Text for analysis -
This can be implemented as follows. The array data[1..2*nn] contains on the odd positions the real and on the even positions the imaginary parts of the input data: data[1] is the real part and data[2] the imaginary part of $f_0$, etc. The next routine replaces the values in data by their discrete Fourier transformed values if isign $=1$, and by their inverse transformed values if {\tt isign} $=-1$. nn must be a power of 2.
#include <math.h>
#define SWAP(a,b) tempr=(a);(a)=(b);(b)=tempr
void FourierTransform(float data[], unsigned long nn, int isign)
{
unsigned long n, mmax, m, j, istep, i;
double wtemp, wr, wpr, wpi, wi, theta;
float tempr, tempi;
n = nn << 1;
j = 1;
for (i = 1; i < n; i += 2)
{
if ( j > i )
{
SWAP(data[j], data[i]);
SWAP(data[j+1], data[i+1]);
}
m = n >> 1;
while ( m >= 2 && j > m )
{
j -= m;
m >>= 1;
}
j += m;
}
mmax = 2;
while ( n > mmax ) /* Outermost loop, is executed log2(nn) times */
{
istep = mmax << 1;
theta = isign * (6.28318530717959/mmax);
wtemp = sin(0.5 * theta);
wpr = -2.0 * wtemp * wtemp;
wpi = sin(theta);
wr = 1.0;
wi = 0.0;
for (m = 1; m < mmax; m += 2)
{
for (i = m; i <= n; i += istep) /* Danielson-Lanczos equation */
{
j = i + mmax;
tempr = wr * data[j] - wi * data[j+1];
tempi = wr * data[j+1] + wi * data[j];
data[j] = data[i] - tempr;
data[j+1] = data[i+1] - tempi;
data[i] += tempr;
data[i+1] += tempi;
}
wr = (wtemp = wr) * wpr - wi * wpi + wr;
wi = wi * wpr + wtemp * wpi + wi;
}
mmax = istep;
}
}

Action item - Reproduce the entire text on the fast Fourier transform routine above, character for character, including all code lines and comments.

Dataset entries:
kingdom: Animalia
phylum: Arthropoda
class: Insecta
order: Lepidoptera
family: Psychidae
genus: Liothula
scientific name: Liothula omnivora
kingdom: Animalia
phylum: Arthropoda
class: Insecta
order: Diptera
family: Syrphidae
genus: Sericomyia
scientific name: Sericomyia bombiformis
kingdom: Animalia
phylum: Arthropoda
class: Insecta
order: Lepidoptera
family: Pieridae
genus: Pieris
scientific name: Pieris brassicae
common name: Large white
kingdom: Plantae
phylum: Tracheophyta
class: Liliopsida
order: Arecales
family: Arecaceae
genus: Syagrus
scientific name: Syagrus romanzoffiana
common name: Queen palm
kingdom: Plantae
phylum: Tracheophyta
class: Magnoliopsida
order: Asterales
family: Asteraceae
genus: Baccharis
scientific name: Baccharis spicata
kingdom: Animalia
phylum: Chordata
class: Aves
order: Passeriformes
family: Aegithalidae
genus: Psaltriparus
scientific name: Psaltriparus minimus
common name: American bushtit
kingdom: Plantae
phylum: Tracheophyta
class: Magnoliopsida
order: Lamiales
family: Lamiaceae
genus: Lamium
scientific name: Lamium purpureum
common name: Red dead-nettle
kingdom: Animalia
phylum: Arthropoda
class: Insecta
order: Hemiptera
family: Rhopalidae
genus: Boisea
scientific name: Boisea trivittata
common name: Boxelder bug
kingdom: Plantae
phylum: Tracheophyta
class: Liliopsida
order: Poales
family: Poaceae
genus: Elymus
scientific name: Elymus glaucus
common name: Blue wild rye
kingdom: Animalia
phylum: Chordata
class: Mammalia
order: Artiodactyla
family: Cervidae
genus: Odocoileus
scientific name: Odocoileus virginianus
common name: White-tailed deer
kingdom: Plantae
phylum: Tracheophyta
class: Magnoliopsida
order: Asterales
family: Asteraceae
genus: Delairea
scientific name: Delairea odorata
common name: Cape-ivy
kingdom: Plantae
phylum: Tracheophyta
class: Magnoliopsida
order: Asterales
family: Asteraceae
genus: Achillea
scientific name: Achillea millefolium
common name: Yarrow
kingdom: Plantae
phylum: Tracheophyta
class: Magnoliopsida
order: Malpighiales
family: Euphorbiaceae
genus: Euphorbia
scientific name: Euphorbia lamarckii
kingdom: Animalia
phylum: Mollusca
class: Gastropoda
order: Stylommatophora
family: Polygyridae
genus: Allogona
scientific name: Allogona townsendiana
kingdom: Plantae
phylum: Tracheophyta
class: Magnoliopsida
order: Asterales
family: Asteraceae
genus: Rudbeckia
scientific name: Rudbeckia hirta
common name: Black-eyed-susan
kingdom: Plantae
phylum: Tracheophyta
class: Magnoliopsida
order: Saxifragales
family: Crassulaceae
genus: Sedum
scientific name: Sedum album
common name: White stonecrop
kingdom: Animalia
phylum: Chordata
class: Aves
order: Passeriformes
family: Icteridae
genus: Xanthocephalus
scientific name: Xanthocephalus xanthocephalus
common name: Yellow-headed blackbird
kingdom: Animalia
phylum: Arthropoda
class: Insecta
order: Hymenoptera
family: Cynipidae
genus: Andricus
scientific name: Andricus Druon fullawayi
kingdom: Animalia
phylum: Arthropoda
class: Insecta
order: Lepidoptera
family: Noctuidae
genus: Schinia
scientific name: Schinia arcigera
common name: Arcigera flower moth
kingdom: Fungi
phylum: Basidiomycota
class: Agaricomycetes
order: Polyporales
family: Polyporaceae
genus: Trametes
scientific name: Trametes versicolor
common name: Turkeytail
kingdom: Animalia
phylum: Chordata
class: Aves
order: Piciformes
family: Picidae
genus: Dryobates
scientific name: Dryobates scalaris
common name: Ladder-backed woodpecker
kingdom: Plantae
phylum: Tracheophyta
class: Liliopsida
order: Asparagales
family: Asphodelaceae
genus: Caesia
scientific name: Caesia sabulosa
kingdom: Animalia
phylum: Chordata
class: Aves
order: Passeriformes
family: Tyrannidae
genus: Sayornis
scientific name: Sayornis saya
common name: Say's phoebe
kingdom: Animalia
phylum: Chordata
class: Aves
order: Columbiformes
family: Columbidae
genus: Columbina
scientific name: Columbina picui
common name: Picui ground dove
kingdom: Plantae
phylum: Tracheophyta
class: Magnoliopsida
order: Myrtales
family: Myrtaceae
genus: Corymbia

Your response -
This can be implemented as follows. The array data[1..2*nn] contains on the odd positions the real and on the even positions the imaginary parts of the input data: data[1] is the real part and data[2] the imaginary part of $f_0$, etc. The next routine replaces the values in data by their discrete Fourier transformed values if isign $=1$, and by their inverse transformed values if {\tt isign} $=-1$. nn must be a power of 2.
#include <math.h>
#define SWAP(a,b) tempr=(a);(a)=(b);(b)=tempr
void FourierTransform(float data[], unsigned long nn, int isign)
{
unsigned long n, mmax, m, j, istep, i;
double wtemp, wr, wpr, wpi, wi, theta;
float tempr, tempi;
n = nn << 1;
j = 1;
for (i = 1; i < n; i += 2)
{
if ( j > i )
{
SWAP(data[j], data[i]);
SWAP(data[j+1], data[i+1]);
}
m = n >> 1;
while ( m >= 2 && j > m )
{
j -= m;
m >>= 1;
}
j += m;
}
mmax = 2;
while ( n > mmax ) /* Outermost loop, is executed log2(nn) times */
{
istep = mmax << 1;
theta = isign * (6.28318530717959/mmax);
wtemp = sin(0.5 * theta);
wpr = -2.0 * wtemp * wtemp;
wpi = sin(theta);
wr = 1.0;
wi = 0.0;
for (m = 1; m < mmax; m += 2)
{
for (i = m; i <= n; i += istep) /* Danielson-Lanczos equation */
{
j = i + mmax;
tempr = wr * data[j] - wi * data[j+1];
tempi = wr * data[j+1] + wi * data[j];
data[j] = data[i] - tempr;
data[j+1] = data[i+1] - tempi;
data[i] += tempr;
data[i+1] += tempi;
}
wr = (wtemp = wr) * wpr - wi * wpi + wr;
wi = wi * wpr + wtemp * wpi + wi;
}
mmax = istep;
}
}